Set exercise 1: From the excerpt on Trinity Western University, list every group of people that the 2015 Ontario court ruling says the Community Covenant discriminates against.

Excerpt:
......

Cancelled Faculty of Law 

In July 2012, the university submitted a proposal to offer a Juris Doctor program. The proposal was put forth to the provincial Ministry of Advanced Education and the Federation of Law Societies of Canada, and was approved in December 2013.

On December 12, 2014, due to the ongoing lawsuits surrounding law societies voting to not automatically accredit TWU law students upon graduation, B.C. Advanced Education Minister Amrik Virk revoked the province's approval of the proposed law school at Trinity Western University. In his letter to the school's administration, he expressed the importance of the legal process and encouraged TWU to re-apply once the court cases have been settled.

Student Life 
In 2011, Trinity Western received an A level rating in The Globe and Mails "Overall Student Satisfaction" category and an A+ rating for its "Sense of Community on Campus". Campus housing is provided to students in all years of study, and all students in their first and second year are required to live on campus in residential halls unless living with family. Third and fourth year students have the option of living off-campus. Trinity Western offers its students nearly 100 organizations, teams, and sports.

Christian Creed and Covenant
The university was founded by a committee commissioned by the Evangelical Free Church of America, a denomination in the Radical Pietistic tradition, to establish a Christian liberal arts college. Accordingly, the committee's mission has shaped the campus and the university. Trinity Western University has maintained extremely close ties with the broader Christian church, and historically has had close relationships with the Evangelical and Mainline Protestant denominations, as well as with the Mennonite tradition recently. This has also resulted in the university having a significant American influence when compared with other Canadian universities. More than one out of every six students is American.

The university previously mandated that all students abide by a code of conduct called the Community Covenant, which was described as "a solemn pledge in which members place themselves under obligations on the part of the institution to its members, the members to the institution, and the members to one another." As of August 2018, students are no longer required to sign the covenant. 

The covenant bans sexual relationships outside of a marriage between a woman and a man, as well as behaviour such as hazing, verbal and physical harassment, dishonesty including plagiarism, theft or destruction of another's property, the use of illegal drugs, consuming alcohol on campus, or consuming pornography. 

A 2015 ruling in the Ontario Superior Court of Justice held that "discrimination inherent in the Community Covenant extends not only to [LGBTQ] persons, but also to women generally; to those persons of any gender who might prefer, for their own purposes, to live in a common law relationship rather than engage in the institution of marriage; and to those persons who have other religious beliefs... Despite some efforts by TWU to contend that the Community Covenant does not operate in a discriminatory fashion, it is self-evident that it does." The court ruling noted that "failure to adhere to the conduct imposed by the Community Covenant, carries with it serious consequences." The covenant mandated "at a minimum, suspension" for "sexual intimacy involving persons of the same sex." The school's board of governors voted on August 9, 2018, to make the Community Covenant optional for current and incoming students, effective at the beginning of the 2018–19 school year. TWU's president at the time, Robert Kuhn (2014–19), said in a statement that the change was so that the university could be "inclusive of all students wishing to learn from a Christian viewpoint and underlying philosophy."

......

Data extract:
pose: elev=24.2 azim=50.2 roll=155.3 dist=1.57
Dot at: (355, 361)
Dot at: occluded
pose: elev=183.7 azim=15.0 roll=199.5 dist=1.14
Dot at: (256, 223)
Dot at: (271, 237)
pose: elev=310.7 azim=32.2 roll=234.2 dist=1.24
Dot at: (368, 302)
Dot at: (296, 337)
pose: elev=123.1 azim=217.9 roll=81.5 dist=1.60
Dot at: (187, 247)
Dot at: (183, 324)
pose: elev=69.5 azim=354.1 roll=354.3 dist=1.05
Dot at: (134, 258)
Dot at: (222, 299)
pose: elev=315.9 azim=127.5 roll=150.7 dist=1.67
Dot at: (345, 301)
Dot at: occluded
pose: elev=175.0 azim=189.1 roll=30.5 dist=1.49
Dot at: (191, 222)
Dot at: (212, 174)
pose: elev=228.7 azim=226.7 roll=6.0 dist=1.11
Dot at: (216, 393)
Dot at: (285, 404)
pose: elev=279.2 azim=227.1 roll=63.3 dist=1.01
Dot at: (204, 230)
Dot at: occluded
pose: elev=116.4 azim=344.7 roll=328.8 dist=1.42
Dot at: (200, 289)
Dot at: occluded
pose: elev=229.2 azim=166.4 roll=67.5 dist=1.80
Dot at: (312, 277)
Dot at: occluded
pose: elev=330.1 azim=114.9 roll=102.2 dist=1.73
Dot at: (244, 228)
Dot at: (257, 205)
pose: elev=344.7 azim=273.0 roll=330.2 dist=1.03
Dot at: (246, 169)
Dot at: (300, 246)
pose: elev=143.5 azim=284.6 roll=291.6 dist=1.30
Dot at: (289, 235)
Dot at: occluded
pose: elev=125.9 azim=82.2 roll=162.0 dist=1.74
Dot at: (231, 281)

......

Set exercise 2: Format the rows from the line containing "pose: elev=175.0 azim=189.1" to the line containing "Dot at: (257, 205)" as a numbered list, leaving out any blank lines.

Answer 1:
- LGBTQ persons
- Women generally
- Persons of any gender who might prefer to live in a common law relationship rather than marry
- Persons who have other religious beliefs

Answer 2:
1. pose: elev=175.0 azim=189.1 roll=30.5 dist=1.49
2. Dot at: (191, 222)
3. Dot at: (212, 174)
4. pose: elev=228.7 azim=226.7 roll=6.0 dist=1.11
5. Dot at: (216, 393)
6. Dot at: (285, 404)
7. pose: elev=279.2 azim=227.1 roll=63.3 dist=1.01
8. Dot at: (204, 230)
9. Dot at: occluded
10. pose: elev=116.4 azim=344.7 roll=328.8 dist=1.42
11. Dot at: (200, 289)
12. Dot at: occluded
13. pose: elev=229.2 azim=166.4 roll=67.5 dist=1.80
14. Dot at: (312, 277)
15. Dot at: occluded
16. pose: elev=330.1 azim=114.9 roll=102.2 dist=1.73
17. Dot at: (244, 228)
18. Dot at: (257, 205)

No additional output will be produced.